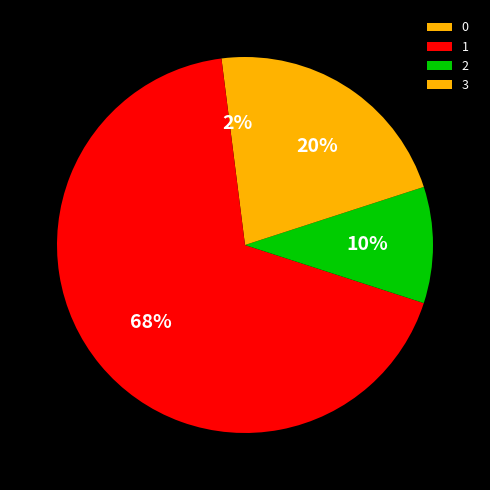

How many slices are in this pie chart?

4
...
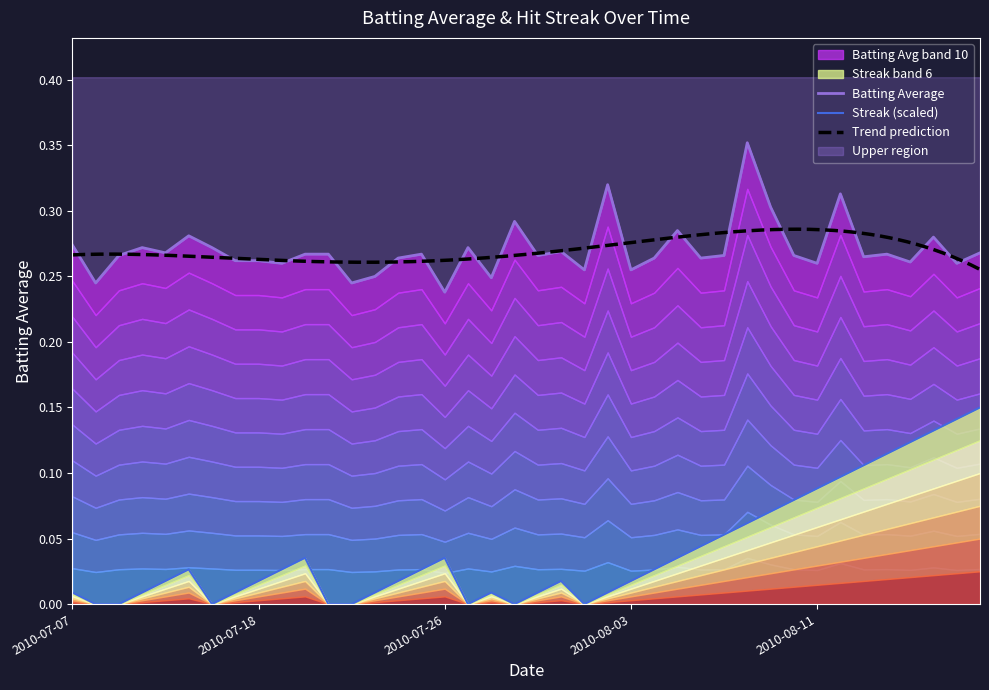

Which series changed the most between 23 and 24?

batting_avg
* * *
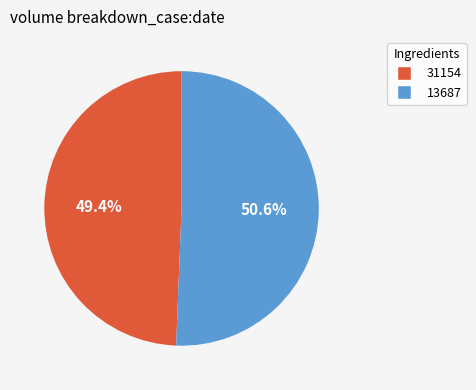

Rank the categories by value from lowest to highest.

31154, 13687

#### [YOUR ASSIGNMENT]
Copy the material from the line containing "Rank the categories" to the line containing "31154, 13687", with both of those lines included.

#### [SOLVED PROBLEM]
Rank the categories by value from lowest to highest.

31154, 13687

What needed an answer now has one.